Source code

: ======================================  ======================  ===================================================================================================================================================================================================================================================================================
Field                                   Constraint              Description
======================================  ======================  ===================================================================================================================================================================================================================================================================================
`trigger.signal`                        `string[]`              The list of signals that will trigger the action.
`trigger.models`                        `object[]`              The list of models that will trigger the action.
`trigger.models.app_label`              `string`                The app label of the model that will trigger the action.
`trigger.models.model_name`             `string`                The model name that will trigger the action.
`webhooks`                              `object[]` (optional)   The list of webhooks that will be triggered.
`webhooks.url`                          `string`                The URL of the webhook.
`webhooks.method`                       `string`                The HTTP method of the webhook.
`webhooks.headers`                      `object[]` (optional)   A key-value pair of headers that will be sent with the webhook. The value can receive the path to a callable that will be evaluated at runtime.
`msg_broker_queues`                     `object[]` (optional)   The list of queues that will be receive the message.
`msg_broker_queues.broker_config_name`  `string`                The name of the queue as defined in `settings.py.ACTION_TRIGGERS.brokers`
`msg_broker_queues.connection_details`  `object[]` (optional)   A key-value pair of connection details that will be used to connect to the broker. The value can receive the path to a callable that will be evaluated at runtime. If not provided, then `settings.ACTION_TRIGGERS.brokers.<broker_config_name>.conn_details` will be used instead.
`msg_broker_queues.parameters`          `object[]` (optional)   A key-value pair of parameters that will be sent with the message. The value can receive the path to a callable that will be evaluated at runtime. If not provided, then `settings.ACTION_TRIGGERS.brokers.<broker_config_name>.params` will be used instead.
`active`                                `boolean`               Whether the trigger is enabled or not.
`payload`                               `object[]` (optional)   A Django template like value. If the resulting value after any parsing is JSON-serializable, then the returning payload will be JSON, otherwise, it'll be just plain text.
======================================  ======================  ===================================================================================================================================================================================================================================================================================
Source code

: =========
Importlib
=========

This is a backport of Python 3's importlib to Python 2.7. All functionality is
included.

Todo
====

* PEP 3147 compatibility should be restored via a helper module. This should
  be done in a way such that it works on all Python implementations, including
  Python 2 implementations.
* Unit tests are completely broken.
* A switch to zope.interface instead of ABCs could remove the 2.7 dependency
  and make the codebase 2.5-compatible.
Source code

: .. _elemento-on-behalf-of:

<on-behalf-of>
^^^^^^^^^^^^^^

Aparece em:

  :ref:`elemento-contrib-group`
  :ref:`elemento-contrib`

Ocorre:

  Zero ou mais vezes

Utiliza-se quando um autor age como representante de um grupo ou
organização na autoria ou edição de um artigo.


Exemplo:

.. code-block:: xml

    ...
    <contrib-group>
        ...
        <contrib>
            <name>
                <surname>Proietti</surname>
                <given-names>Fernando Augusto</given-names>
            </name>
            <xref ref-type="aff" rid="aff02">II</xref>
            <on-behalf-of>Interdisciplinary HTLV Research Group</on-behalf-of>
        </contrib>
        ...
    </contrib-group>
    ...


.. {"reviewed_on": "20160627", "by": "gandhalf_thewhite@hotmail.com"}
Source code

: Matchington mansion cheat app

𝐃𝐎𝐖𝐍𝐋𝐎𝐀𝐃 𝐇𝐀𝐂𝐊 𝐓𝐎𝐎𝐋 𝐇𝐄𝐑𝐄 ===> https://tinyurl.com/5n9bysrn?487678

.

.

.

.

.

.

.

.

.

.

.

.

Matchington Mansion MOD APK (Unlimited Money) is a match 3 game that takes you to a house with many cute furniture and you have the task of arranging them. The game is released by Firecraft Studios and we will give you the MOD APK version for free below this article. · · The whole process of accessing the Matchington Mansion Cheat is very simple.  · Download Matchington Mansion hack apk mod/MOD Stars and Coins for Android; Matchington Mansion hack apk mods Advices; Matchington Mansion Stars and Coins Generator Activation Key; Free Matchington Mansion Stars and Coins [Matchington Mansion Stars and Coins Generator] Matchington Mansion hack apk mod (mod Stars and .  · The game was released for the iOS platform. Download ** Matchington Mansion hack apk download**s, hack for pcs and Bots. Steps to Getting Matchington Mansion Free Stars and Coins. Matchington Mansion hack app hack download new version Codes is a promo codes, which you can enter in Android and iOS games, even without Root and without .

━━━━━━

— YOUR OBJECTIVE —
Answer with a number alone: how many lines of the records contain the string "webhooks"?

— TASK ANSWER —
4